For years, I had been wanting to attend the annual Aoling Festival of the famed headhunting tribe of Nagaland in north-eastern India. When I finally got the opportunity, not only was I not disappointed but it whetted my appetite to go back to the state to get to know its tribes better.
For those considering attending the festival, here is some information you may find useful:
* The Aoling festival is the annual ‘Spring Festival’ of the Konyaks, the once feared headhunting tribe who reside in the Mon district of Nagaland, a state in the north-east of India.
* Dates: April 1-6
* The festival marks the end of the sowing season; farmers practice the ‘Jhum’ or Slash-and-Burn form of agriculture on the rolling hills of the state. Crops include rice, yam, pumpkins, chillies, tapioca, cucumber, maize, job’s tears and millet. Sites for these are rotated every two years.

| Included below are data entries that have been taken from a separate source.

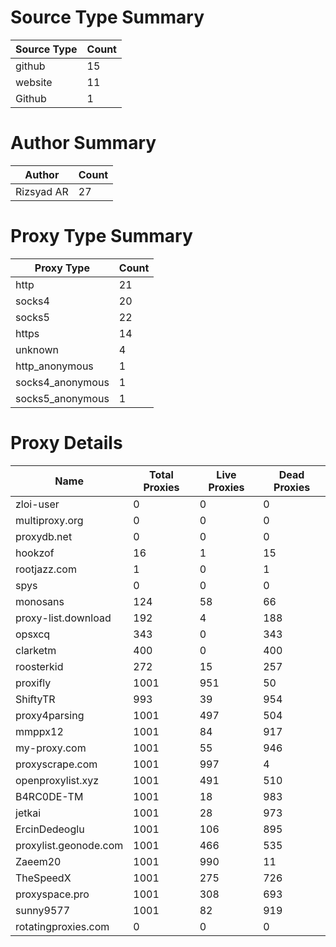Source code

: # Source Type Summary

| Source Type | Count |
|-------------|-------|
| github | 15 |
| website | 11 |
| Github | 1 |


# Author Summary

| Author | Count |
|--------|-------|
| Rizsyad AR | 27 |


# Proxy Type Summary

| Proxy Type | Count |
|------------|-------|
| http | 21 |
| socks4 | 20 |
| socks5 | 22 |
| https | 14 |
| unknown | 4 |
| http_anonymous | 1 |
| socks4_anonymous | 1 |
| socks5_anonymous | 1 |


# Proxy Details

| Name | Total Proxies | Live Proxies | Dead Proxies |
|------|---------------|--------------|---------------|
| zloi-user | 0 | 0 | 0 |
| multiproxy.org | 0 | 0 | 0 |
| proxydb.net | 0 | 0 | 0 |
| hookzof | 16 | 1 | 15 |
| rootjazz.com | 1 | 0 | 1 |
| spys | 0 | 0 | 0 |
| monosans | 124 | 58 | 66 |
| proxy-list.download | 192 | 4 | 188 |
| opsxcq | 343 | 0 | 343 |
| clarketm | 400 | 0 | 400 |
| roosterkid | 272 | 15 | 257 |
| proxifly | 1001 | 951 | 50 |
| ShiftyTR | 993 | 39 | 954 |
| proxy4parsing | 1001 | 497 | 504 |
| mmppx12 | 1001 | 84 | 917 |
| my-proxy.com | 1001 | 55 | 946 |
| proxyscrape.com | 1001 | 997 | 4 |
| openproxylist.xyz | 1001 | 491 | 510 |
| B4RC0DE-TM | 1001 | 18 | 983 |
| jetkai | 1001 | 28 | 973 |
| ErcinDedeoglu | 1001 | 106 | 895 |
| proxylist.geonode.com | 1001 | 466 | 535 |
| Zaeem20 | 1001 | 990 | 11 |
| TheSpeedX | 1001 | 275 | 726 |
| proxyspace.pro | 1001 | 308 | 693 |
| sunny9577 | 1001 | 82 | 919 |
| rotatingproxies.com | 0 | 0 | 0 |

* This is a time for jubilation and making merry; everyone dresses in their traditional best sporting headgear, colourful dresses and ornaments. Dance, music, drinks and food are in abundance all day and well into the night.
* Guns, with real gunpowder, go off at all times – these are symbolic of their headhunting days of the past. Konyaks have been making their own guns and gunpowder long before coming in contact with the outside world.
* As expected, all work stops for the six days of the festival.
* A special Rice Beer is brewed from sticky rice a week in advance which is consumed (in excess) in bamboo mugs.
* People also identify this festival with the blooming of the red Coral tree flowers and red lilies. Our host pointed out to two men in Wanching village singing a song celebrating the blooming of the Coral tree flower in their local dialect.
* The festival is celebrated in villages across the district with no defined schedule. You have to ask around about events taking place when you get there.